Book Volume 1
Abstract
This chapter describes the main goal of the book, namely the use of evolutionary algorithms to optimize the K-means algorithm. The outline of the book is also given in the chapter.
Abstract
The chapter describes three phases of a pattern recognition system; data acquisition, feature extraction and classification. In addition, different clustering methods are described.
Abstract
The chapter describes different components of evolutionary algorithms and what is meant by mathematical optimization. In addition, genetic and evolutionary programming is defined.
Abstract
The system requirements are divided into two types, functional and nonfunctional. Both of them are described in addition to their data visualization.
Abstract
In this chapter, the system architecture and different tools that have been used in the implementation process such as Netbeans and JavaFX, are described.
Abstract
Different methods for visualization of data are described in the chapter. One important aspect is how to handle colours. Colour are separated in three different subchannels. Different methods to reduce the dimension of data are also described.
Abstract
The chapter gives an introduction to the architecture based on Model-View - Controller (MVC) patterns. Such an architecture separates the user interface from the business logic.

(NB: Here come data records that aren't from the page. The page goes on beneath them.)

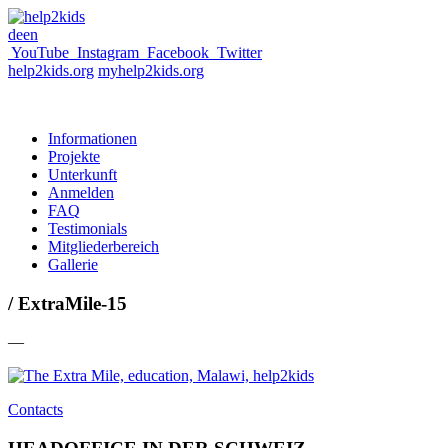
de
en
YouTube
Instagram
Facebook
Twitter
help2kids.org
myhelp2kids.org
Informationen
Projekte
Unterkunft
Anmelden
FAQ
Testimonials
Mitgliederbereich
Gallerie
/ ExtraMile-15
—
Contacts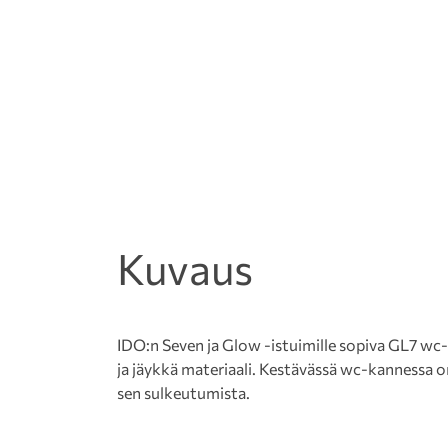
Kuvaus
IDO:n Seven ja Glow -istuimille sopiva GL7 wc
ja jäykkä materiaali. Kestävässä wc-kannessa o
sen sulkeutumista.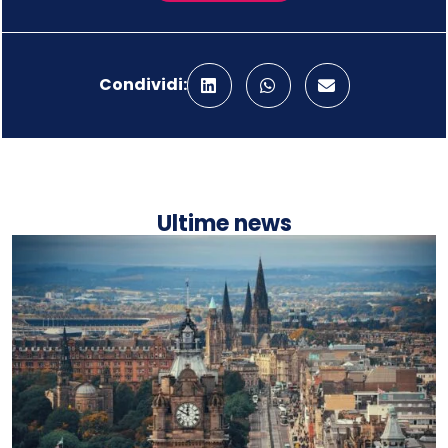
Condividi:
Ultime news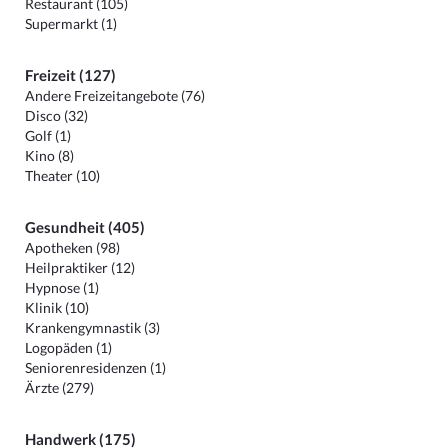
Restaurant (105)
Supermarkt (1)
Freizeit (127)
Andere Freizeitangebote (76)
Disco (32)
Golf (1)
Kino (8)
Theater (10)
Gesundheit (405)
Apotheken (98)
Heilpraktiker (12)
Hypnose (1)
Klinik (10)
Krankengymnastik (3)
Logopäden (1)
Seniorenresidenzen (1)
Ärzte (279)
Handwerk (175)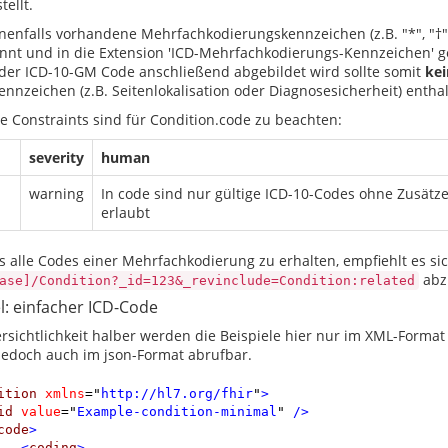
stellt.
enfalls vorhandene Mehrfachkodierungskennzeichen (z.B. "*", "†" 
nnt und in die Extension 'ICD-Mehrfachkodierungs-Kennzeichen' ge
der ICD-10-GM Code anschließend abgebildet wird sollte somit
kei
ennzeichen (z.B. Seitenlokalisation oder Diagnosesicherheit) enthal
e Constraints sind für Condition.code zu beachten:
severity
human
warning
In code sind nur gültige ICD-10-Codes ohne Zusätz
erlaubt
s alle Codes einer Mehrfachkodierung zu erhalten, empfiehlt es si
abz
ase]/Condition?_id=123&_revinclude=Condition:related
l: einfacher ICD-Code
rsichtlichkeit halber werden die Beispiele hier nur im XML-Format 
edoch auch im json-Format abrufbar.
ition
xmlns
=
"
http://hl7.org/fhir
"
>
id
value
=
"
Example-condition-minimal
"
 />
code
>
<
coding
>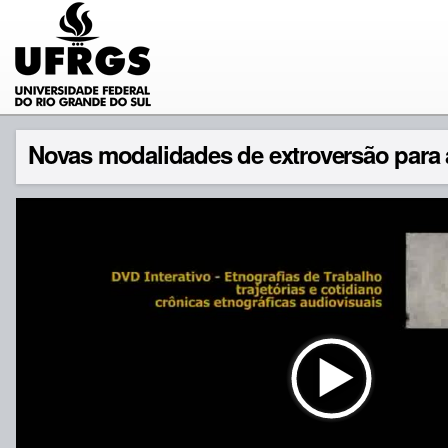
Novas modalidades de extroversão para a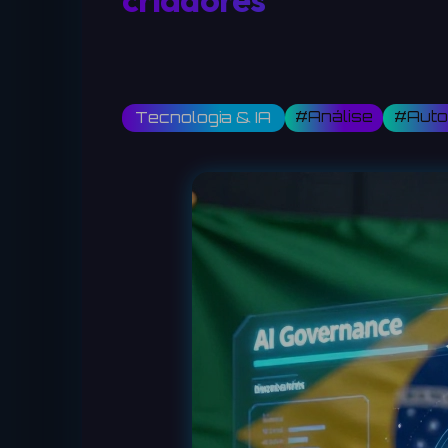
#Análise
#Aut
Tecnologia & IA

The MVC enables us to divide the system into three components. The user provides the parameter values. When an algorithm is terminated the results may be shown graphically.
Abstract
To compare the different algorithms three data sets have been used. Different benchmarking sets have been applied and the results of the experiments are presented in tables and illustrated graphically.
Abstract
In this chapter we discuss different challenges of using evolutionary algorithms to optimize the K-means algorithm. One problem is how to handle empty clusters. In addition, the time complexity of the different algorithms is shown.
Abstract
In this chapter we make a summary of how to optimize the K-means clustering algorithm based on evolutionary computing. The system is still missing a user interface to handle invalid user input. Parallel coordinates that may be used as a tool to visualize data in high-dimensional spaces is only given a short introduction. In addition, Particle Swarm Optimization (PSO) is also mentioned to find global solutions to optimization problems.
Introduction
This brief text presents a general guideline for writing advanced algorithms for solving engineering and data visualization problems. The book starts with an introduction to the concept of evolutionary algorithms followed by details on clustering and evolutionary programming. Subsequent chapters present information on aspects of computer system design, implementation and data visualization. The book concludes with notes on the possible applications of evolutionary algorithms in the near future. This book is intended as a supplementary guide for students and technical apprentices learning machine language, or participating in advanced software programming, design and engineering courses.